Before the Lights Fall

Before+the+Lights+Fall

Juliana Diatezua, Copy Editor

At 6:30 on Wednesday night, the student body of Wellington High School will finally be given explanation. The “artsy” kids, eternally trying to put into words what it is exactly that they do in their Literary Magazine course–outside of drinking the instant coffee provided by teacher Mr. Zucker–will finally display what work they’ve done the first quarter.

One aspect of the show that the literary magazine staff prides itself on is the smooth transitions between performers. Even though the venue—in the courtyard behind Mr. Zucker’s room—may be smaller than the later shows that take place in the WHS theater, those that work as stage hands still hold jobs of considerable clout.

Running back stage they assure every performer is fit to their microphones and on stage and ready by the time they are slotted. With a set list divided into two acts consisting of 40 different performancesthis is no small thing. Such attention to detail can sometimes go overlooked by the audience in favor of the ambiance that these smaller shows possess. Akin to all else that goes on backstage, the setting of the shows is held incredibly important.

The preparations that go into converting the empty courtyard into the performance hall that it becomes once the sun sets is one the class devotes much of its time to.

Cassandra Ledger, senior and first year showcase producer, spoke on what the work is like for the miniscule things alone. “I’ve done a lot with decorating for the show, which takes up a lot of time. The centerpieces have been very tedious to make.”

One could ask why the production—a seemingly minor part when compared to the actual performances—comes off as a large deal to those at the head of its production. “The only real pressure is to make the show even better than last year. If it’s a crappy show, being the first show, people will assume the other shows will be the same,” Ledger explained.

Due to this, there’s always the worry that whatever work done behind the scenes will fall flat when the performers don’t put in as much dedication as those that the audience doesn’t see.

“We have a lot of new kids in the class, so they need to be told what to do; and we need to keep a tab on the performers, because we don’t want them showing up not knowing what’s happening,” Ledger said.

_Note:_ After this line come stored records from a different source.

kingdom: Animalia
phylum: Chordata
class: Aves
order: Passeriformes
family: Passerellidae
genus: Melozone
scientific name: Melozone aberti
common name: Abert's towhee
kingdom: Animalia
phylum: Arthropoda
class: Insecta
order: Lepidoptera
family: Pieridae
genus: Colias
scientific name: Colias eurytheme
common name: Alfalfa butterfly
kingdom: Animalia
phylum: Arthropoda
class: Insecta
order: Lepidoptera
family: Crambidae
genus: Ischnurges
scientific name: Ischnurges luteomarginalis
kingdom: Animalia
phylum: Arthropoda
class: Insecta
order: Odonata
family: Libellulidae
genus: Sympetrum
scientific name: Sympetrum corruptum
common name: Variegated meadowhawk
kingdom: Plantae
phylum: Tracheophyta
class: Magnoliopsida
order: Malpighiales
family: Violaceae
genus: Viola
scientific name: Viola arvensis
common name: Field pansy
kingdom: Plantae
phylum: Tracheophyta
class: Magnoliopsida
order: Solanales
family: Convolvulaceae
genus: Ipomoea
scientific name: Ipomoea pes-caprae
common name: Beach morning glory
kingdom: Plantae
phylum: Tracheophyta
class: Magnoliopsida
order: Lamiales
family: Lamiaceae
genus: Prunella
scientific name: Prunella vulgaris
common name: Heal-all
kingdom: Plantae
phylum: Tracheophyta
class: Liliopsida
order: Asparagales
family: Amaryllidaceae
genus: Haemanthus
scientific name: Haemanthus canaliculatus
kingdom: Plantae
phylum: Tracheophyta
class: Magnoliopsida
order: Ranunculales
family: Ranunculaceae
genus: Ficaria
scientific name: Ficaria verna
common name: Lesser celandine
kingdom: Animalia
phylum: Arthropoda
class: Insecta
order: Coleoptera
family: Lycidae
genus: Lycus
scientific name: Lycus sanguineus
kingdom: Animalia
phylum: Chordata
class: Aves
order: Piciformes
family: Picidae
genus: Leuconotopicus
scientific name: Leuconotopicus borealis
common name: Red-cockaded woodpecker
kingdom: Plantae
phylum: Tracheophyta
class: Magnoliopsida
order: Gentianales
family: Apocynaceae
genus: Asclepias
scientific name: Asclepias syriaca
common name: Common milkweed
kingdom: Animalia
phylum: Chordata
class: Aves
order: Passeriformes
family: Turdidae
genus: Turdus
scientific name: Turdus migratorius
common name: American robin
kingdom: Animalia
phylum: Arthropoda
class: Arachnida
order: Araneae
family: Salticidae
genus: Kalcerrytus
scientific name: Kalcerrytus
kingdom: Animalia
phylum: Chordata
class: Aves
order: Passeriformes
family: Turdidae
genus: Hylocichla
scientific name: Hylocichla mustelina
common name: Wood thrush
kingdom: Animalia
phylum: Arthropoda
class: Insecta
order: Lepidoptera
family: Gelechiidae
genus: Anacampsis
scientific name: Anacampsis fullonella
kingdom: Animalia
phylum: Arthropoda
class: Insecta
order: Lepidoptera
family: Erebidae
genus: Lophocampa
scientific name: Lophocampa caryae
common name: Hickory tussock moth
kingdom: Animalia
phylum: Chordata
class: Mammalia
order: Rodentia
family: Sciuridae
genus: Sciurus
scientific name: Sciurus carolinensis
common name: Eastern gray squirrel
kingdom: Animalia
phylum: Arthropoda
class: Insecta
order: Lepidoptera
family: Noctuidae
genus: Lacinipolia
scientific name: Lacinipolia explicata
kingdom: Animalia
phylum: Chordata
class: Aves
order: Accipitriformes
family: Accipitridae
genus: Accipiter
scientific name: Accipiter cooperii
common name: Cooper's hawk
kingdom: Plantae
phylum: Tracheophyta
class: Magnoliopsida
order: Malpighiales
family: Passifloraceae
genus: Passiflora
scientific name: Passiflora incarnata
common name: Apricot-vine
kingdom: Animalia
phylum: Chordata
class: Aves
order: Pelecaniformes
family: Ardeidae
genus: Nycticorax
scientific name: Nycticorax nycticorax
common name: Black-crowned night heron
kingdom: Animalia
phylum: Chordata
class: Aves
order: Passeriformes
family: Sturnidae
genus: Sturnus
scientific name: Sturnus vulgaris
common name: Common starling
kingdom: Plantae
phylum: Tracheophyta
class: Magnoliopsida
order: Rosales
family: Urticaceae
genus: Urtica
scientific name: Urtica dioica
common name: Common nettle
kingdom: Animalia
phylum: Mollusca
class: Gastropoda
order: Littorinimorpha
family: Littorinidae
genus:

First year performer, Emily Offenkrantz, junior, made sure she would not disappoint. When it came to balancing schoolwork and practice, she explained, “I practice about three hours a day, even before this. I just do it because it’s fun,” in regards to the self-written piece she chose after narrowing down her multiple options.

Possibly the fact that this is to be Offenkrantz’s first show contributes to her focus on perfecting her piece. Those familiar to the Literary Magazine’s showcases confronted the idea of any possible pressure in nailing down their pieces with nonchalance.

Robert Harter and Aja Padovan, both seniors and frequent acts on the quarterly set lists, had a less strategic method to how they each prepared. Harter said he faced little pressure due in part to the piece he’s doing being “99 percent improvisation.”

For Padovan, her goal was even more basic. “Well, first I have to learn that piece, because it’s in a week,” Padovan said.

The strategy to pulling off a perfect show, it seems, is being calm. Victor Lucena, junior and second year performer, passed on words of wisdom to any first-timers out there who are worried about how they might do: have fun. Such advice was a theme from most of the veterans of the showcase scene, as they saw the most important part of the show as being exposing new talents in a low-pressure performance.

And for any that are still worried about how they might do Wednesday night, Padovan offers a reminder on what is most often overlooked: “Don’t forget to breathe. It sure is one of the greatest moments of high school and definitely ours.”